Da quasi 25 anni la sua mission è restaurare muretti a secco e pajare che, ipse dixit, «ricostruisco com’erano all’origine».
Anche Dario conferma che la «richiesta di lavori tradizionali è alta sia perché il risultato è indubbiamente bello da vedere sia perché, per questo tipo di lavori, ci sono possibilità di accedere a specifici finanziamenti. Il ripristino dei muretti a secco, in modo particolare, è molto richiesto».
Qual è in particolare il tuo lavoro?
«Riportare il tutto com’era un tempo con lo stesso tipo di lavorazione. Da non confondere con ciò che fanno taluni, utilizzando metodi non indigeni che danno un risultato finale diverso rispetto a quello che erano i muretti a secco originali del Salento, rovinandone peraltro l’estetica».
In particolare, a cosa ti riferisci?
«All’utilizzo del calcestruzzo e al mancato utilizzo della terracotta. Sia per le pajare che per i muretti ci tengo farli “a secco”, proprio come si faceva una volta. Per questo chiedo che le pietre non mi arrivino spaccate, ma esattamente come sono state scavate. In modo che io possa dare consistenza al tutto con le pietre grosse, senza utilizzare il cemento».

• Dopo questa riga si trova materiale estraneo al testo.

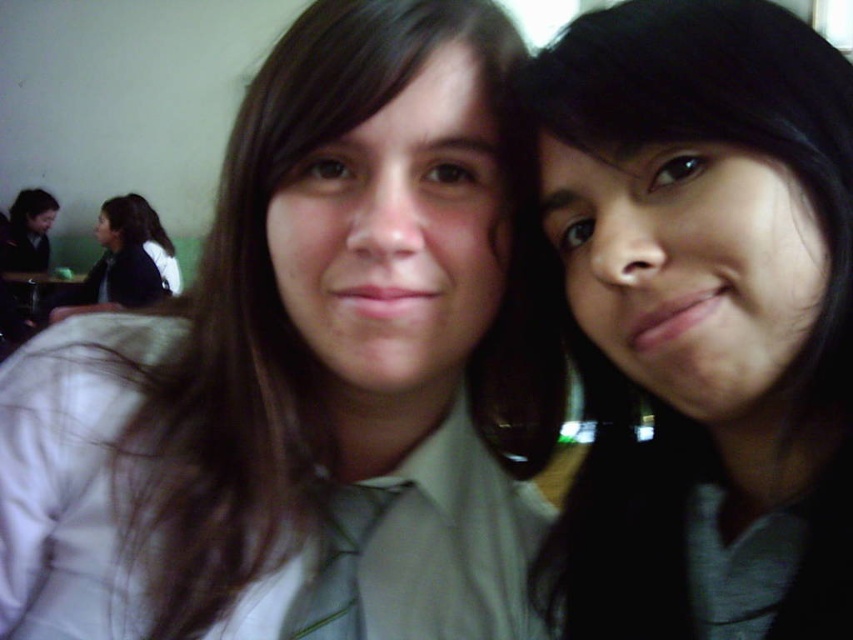
Consider the image. You are taking a photo of two people in a classroom. You notice the green fabric tie at center and the dark brown hair at left. Which object is positioned closer to the camera?

The green fabric tie at center is closer to the viewer than the dark brown hair at left, so the green fabric tie at center is closer to the camera.

You are taking a photo of two people in a classroom. You notice the matte gray shirt at right and the dark brown hair at left. Which object is lower in the image?

The matte gray shirt at right is positioned under dark brown hair at left, so the matte gray shirt at right is lower in the image.

You are taking a selfie with a camera and wearing a matte gray shirt at center. If you want to ensure the camera captures your face clearly, should you move closer to or farther away from the camera?

The matte gray shirt at center and camera are 15.27 inches apart. To ensure the camera captures your face clearly, you should move closer to the camera since the current distance may be too far for clear facial details.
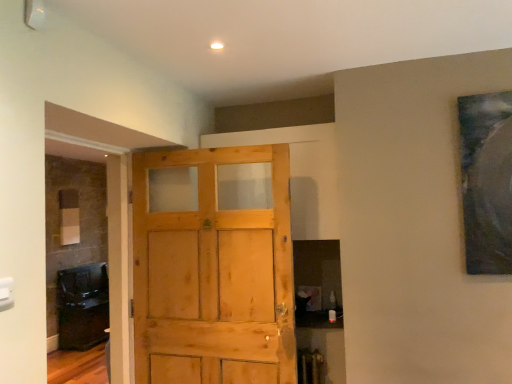
Question: Does dark brown wood cabinet at left have a greater width compared to light brown wood door at center?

Il cemento non lo utilizzi affatto?
«Tendo a farne a meno. In qualche occasione sono costretto a farlo perché il committente vuol farci passare la corrente elettrica. Così, per evitare i crolli e cautelare i tubi, uso il calcestruzzo in tre strati: base, centrale e superiore perché ci metto il cordone finale a forma di “A”, per scaricare il peso al centro del muro e dare solidità a tutta la struttura».
Veniamo ai costi. Per un muretto a secco qual è il costo medio?
«Si parte da 35 euro fino ad arrivare a 90 euro a metro lineare. Dipende dalla richiesta. C’è chi vuole un muretto praticamente liscio, a fuga chiusa: in questo caso, la lavorazione richiede maggiori tempi e maggiori costi. Se uno vuole un muro che sia “uno specchio”, senza fughe, vuol dire che la pietra andrà lavorata nel minimo dettaglio e quindi il prezzo sarà più alto. Se, invece, si preferisce il metodo originale, con il minimo utilizzo del martello sulla pietra grezza locale, il costo scende».
E per le pajare? Se, ad esempio, dovessi rimetterne in piedi una di 50 metri quadri?
«Per una pajara di 50 mq, compresi gli esterni (si calcola così, NdR), occorreranno in media 8mila euro, sempre ricostruendola esattamente come era una volta, ovviamente tutta a secco».
Pajare riportate all’origine tranne che per un particolare: «Nel ricostruirla alzo l’apertura fino a due metri, due metri e 15 centimetri, perché in origine l’ingresso alla pajara era molto basso e quindi scomodo»
Qualche tempo fa Dario Profico ha fatto capolino su Rai 3:
«Erano affascinati dalla nostra storia, anche abitativa. Qualche volta è necessario che arrivino da fuori Salento per ricordarci ciò che abbiamo. Non sarebbe male stessimo più attenti a quelle che sono le nostre tradizioni».